--- EXTRACTED DATA ---
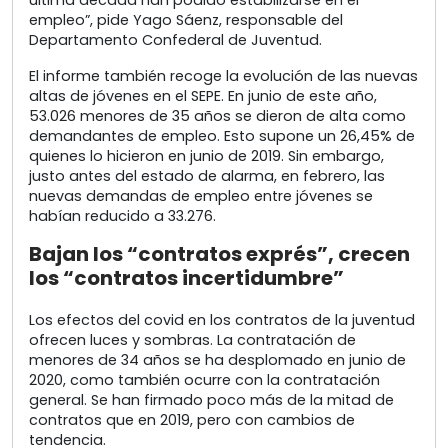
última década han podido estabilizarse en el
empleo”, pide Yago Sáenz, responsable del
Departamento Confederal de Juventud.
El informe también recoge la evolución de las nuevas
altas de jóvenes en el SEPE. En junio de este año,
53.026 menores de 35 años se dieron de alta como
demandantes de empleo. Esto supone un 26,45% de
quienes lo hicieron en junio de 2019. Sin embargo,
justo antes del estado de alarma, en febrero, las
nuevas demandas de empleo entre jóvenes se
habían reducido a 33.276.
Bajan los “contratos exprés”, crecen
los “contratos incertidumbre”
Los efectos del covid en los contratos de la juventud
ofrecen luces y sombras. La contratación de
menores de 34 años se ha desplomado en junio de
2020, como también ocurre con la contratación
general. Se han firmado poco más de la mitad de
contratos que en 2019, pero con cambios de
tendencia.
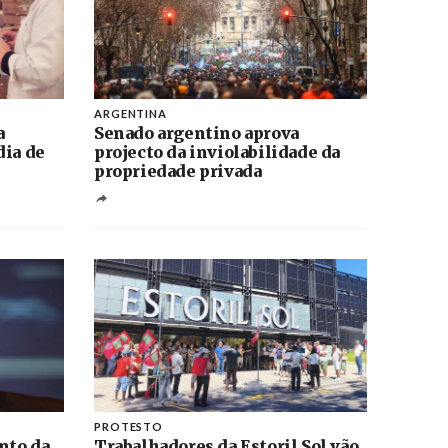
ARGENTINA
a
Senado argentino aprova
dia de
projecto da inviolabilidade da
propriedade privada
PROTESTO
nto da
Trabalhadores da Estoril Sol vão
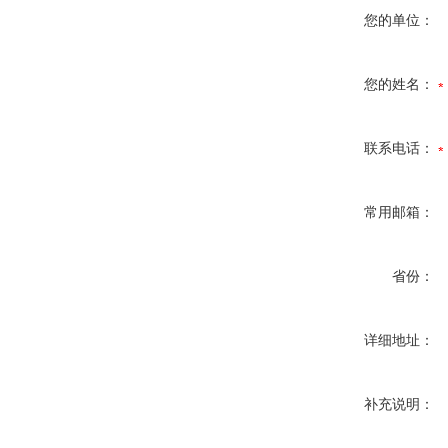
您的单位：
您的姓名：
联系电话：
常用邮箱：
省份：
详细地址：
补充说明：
---
--- EXTRACTED DATA ---
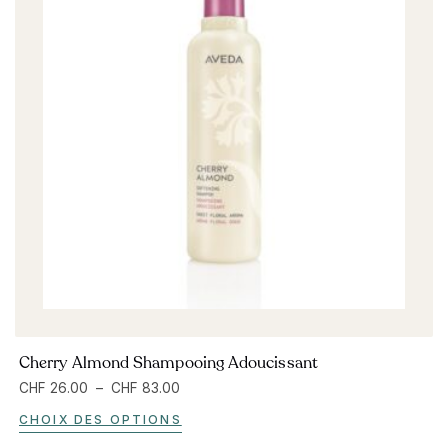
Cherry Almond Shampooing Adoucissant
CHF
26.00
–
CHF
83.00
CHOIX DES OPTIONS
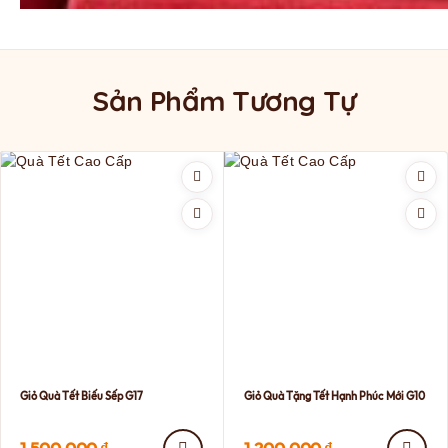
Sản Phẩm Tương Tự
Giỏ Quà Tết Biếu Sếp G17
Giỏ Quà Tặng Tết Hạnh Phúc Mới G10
---
--- EXTRACTED DATA ---
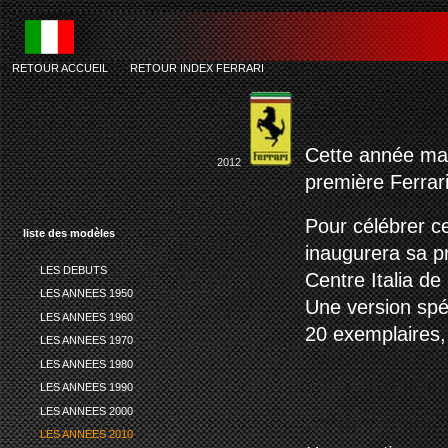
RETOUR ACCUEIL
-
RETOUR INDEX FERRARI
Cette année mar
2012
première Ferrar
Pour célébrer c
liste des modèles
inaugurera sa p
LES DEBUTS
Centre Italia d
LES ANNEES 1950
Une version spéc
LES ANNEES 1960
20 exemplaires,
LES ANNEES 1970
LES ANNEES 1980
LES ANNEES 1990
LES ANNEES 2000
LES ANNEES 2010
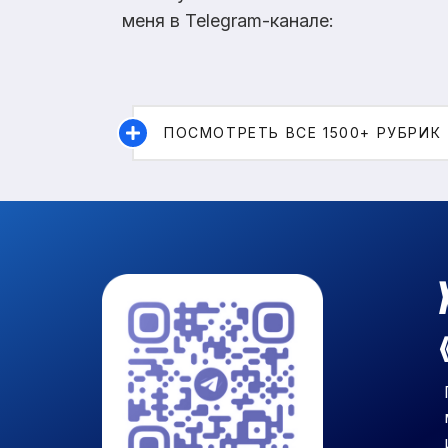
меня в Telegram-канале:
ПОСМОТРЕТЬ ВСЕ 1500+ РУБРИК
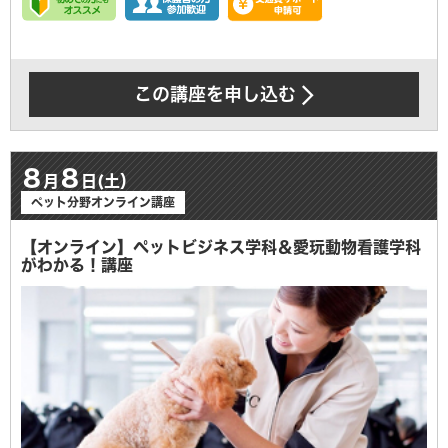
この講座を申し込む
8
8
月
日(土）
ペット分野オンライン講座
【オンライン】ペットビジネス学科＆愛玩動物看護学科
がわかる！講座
---
Put the listing's lines, from the line with "última década han podido estabilizarse en el" to the line with "menores de 34", both included, into a numbered list, leaving out any blank lines.

1. última década han podido estabilizarse en el
2. empleo”, pide Yago Sáenz, responsable del
3. Departamento Confederal de Juventud.
4. El informe también recoge la evolución de las nuevas
5. altas de jóvenes en el SEPE. En junio de este año,
6. 53.026 menores de 35 años se dieron de alta como
7. demandantes de empleo. Esto supone un 26,45% de
8. quienes lo hicieron en junio de 2019. Sin embargo,
9. justo antes del estado de alarma, en febrero, las
10. nuevas demandas de empleo entre jóvenes se
11. habían reducido a 33.276.
12. Bajan los “contratos exprés”, crecen
13. los “contratos incertidumbre”
14. Los efectos del covid en los contratos de la juventud
15. ofrecen luces y sombras. La contratación de
16. menores de 34 años se ha desplomado en junio de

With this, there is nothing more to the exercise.